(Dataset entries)
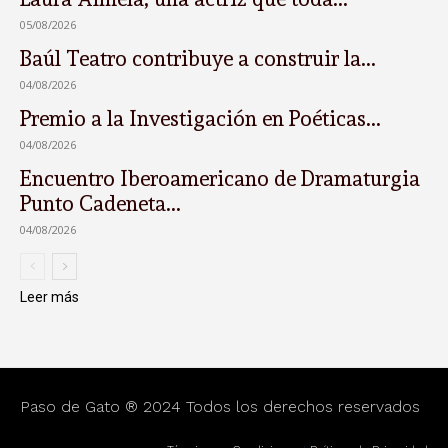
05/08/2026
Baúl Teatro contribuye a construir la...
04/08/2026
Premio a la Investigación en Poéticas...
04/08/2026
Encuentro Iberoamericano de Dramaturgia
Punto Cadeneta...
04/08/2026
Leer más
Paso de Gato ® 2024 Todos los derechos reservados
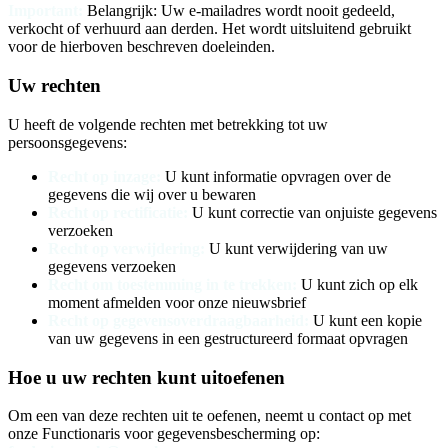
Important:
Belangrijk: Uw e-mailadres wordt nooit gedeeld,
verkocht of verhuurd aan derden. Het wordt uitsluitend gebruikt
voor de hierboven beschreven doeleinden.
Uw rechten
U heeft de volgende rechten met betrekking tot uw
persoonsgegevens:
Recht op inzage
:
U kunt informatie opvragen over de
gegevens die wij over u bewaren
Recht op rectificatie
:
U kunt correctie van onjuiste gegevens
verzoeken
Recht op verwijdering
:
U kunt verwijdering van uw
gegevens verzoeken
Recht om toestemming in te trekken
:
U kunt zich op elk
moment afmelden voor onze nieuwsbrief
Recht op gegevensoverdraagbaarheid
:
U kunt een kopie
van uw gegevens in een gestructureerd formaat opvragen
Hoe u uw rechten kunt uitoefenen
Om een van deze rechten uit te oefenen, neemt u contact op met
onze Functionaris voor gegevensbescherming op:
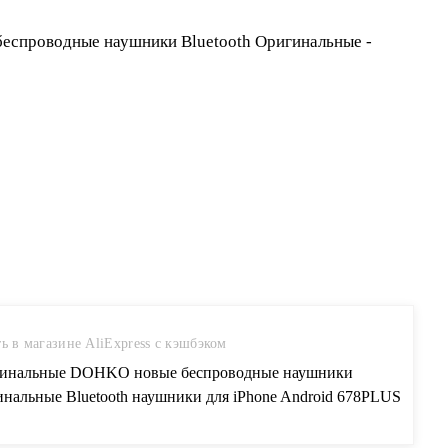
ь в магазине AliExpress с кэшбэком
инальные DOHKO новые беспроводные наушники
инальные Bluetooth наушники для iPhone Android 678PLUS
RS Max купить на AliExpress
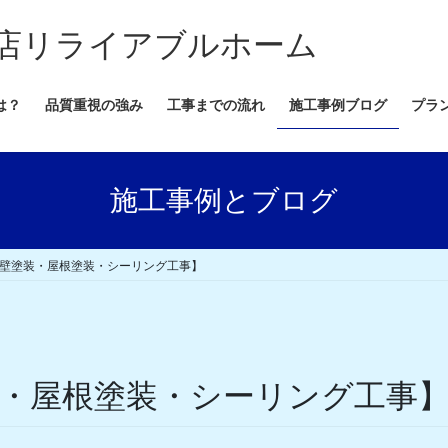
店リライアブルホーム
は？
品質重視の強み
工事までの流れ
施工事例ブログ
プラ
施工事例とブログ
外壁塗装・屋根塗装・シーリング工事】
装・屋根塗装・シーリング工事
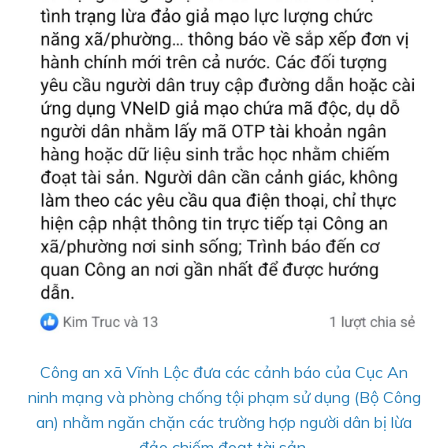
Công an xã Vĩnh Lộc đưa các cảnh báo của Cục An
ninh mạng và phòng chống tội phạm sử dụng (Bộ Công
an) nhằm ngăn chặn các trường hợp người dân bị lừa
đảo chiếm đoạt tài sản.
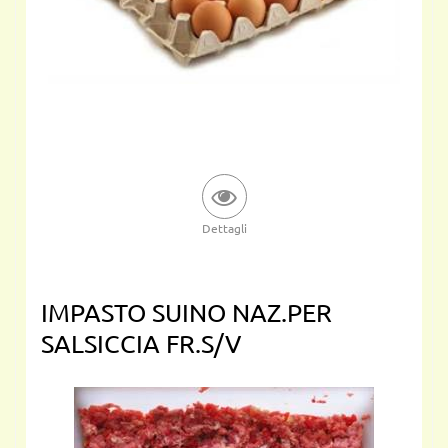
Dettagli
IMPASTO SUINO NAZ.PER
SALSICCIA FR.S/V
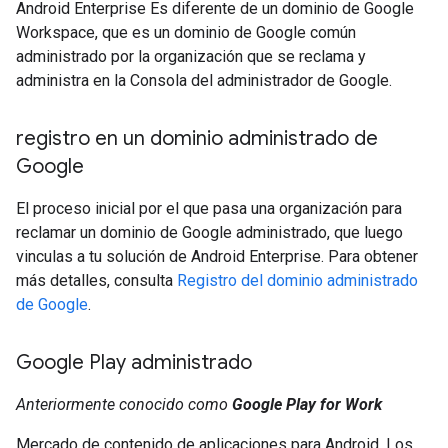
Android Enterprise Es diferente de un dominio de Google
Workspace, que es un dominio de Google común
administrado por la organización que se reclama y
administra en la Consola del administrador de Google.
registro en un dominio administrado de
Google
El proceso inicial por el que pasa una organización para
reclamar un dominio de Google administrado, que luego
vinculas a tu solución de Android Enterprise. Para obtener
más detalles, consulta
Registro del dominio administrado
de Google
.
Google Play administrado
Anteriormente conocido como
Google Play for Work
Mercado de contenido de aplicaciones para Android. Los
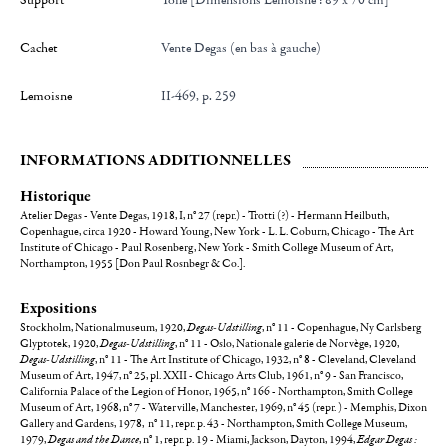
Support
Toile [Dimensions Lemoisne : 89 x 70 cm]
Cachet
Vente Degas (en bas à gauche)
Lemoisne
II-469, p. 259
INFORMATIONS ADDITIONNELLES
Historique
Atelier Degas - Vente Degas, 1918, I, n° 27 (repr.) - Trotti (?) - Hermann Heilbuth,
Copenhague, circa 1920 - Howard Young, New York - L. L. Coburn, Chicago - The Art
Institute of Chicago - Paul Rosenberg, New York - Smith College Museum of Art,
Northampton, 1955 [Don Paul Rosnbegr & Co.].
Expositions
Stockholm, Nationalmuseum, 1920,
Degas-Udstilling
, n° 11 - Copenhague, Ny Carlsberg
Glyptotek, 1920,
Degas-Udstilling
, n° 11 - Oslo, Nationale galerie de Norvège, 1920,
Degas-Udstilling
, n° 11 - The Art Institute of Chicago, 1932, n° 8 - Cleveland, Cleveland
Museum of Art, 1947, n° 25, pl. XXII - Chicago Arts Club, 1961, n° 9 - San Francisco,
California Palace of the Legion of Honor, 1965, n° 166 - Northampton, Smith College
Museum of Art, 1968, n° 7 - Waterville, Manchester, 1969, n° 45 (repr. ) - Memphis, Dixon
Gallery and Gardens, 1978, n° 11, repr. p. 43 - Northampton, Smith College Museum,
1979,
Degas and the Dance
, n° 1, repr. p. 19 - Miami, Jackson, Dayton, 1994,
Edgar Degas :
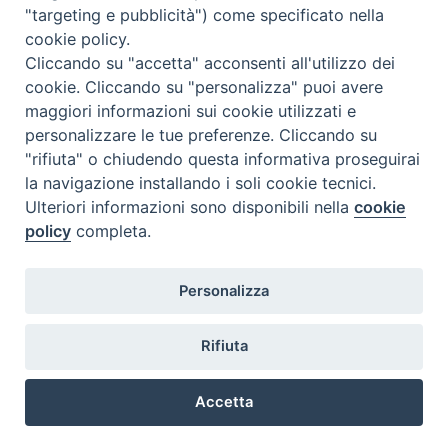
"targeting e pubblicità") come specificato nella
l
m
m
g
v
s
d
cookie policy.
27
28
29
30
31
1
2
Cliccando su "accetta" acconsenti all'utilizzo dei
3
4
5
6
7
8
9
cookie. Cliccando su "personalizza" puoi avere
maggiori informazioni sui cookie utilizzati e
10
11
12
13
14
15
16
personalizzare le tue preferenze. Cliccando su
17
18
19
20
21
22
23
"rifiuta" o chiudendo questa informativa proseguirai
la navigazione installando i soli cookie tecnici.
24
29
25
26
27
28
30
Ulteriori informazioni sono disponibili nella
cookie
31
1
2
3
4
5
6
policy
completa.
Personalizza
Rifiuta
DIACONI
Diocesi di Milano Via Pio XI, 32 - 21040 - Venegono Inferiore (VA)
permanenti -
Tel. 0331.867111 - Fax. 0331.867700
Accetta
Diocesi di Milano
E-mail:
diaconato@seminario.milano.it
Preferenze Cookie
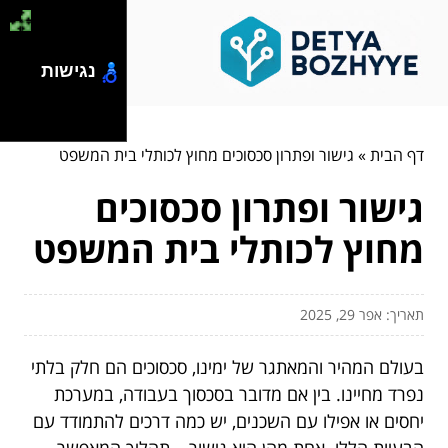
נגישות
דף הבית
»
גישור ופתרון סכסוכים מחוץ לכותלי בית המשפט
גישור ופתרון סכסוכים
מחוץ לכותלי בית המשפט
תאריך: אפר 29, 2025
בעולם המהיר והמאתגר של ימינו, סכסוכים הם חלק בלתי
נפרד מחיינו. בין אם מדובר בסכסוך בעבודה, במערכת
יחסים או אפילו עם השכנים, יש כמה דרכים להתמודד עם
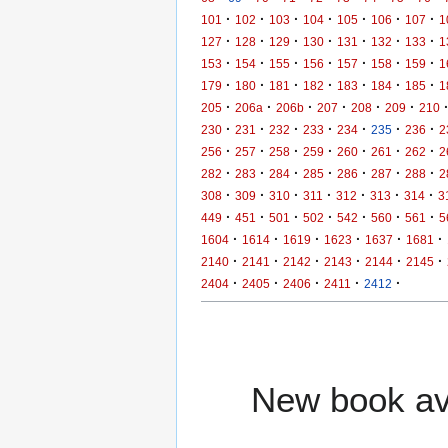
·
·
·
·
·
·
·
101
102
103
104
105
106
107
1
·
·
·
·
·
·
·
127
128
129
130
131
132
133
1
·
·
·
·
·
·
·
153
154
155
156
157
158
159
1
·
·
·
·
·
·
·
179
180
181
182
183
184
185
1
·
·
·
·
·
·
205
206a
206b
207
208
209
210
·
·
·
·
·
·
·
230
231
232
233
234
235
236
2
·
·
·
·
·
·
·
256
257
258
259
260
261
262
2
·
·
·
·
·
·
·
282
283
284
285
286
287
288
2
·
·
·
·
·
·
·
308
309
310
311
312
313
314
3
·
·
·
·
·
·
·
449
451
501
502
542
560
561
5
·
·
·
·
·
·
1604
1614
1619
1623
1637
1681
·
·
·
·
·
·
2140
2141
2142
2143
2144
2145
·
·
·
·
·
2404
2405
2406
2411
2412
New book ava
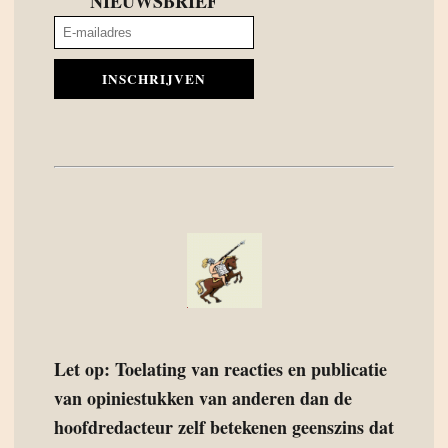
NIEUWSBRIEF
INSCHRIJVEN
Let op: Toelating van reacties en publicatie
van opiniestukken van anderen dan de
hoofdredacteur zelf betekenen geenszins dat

• What you have to do: Number of lines above with the word "наушники": supply it alone.

• Problem solution: 2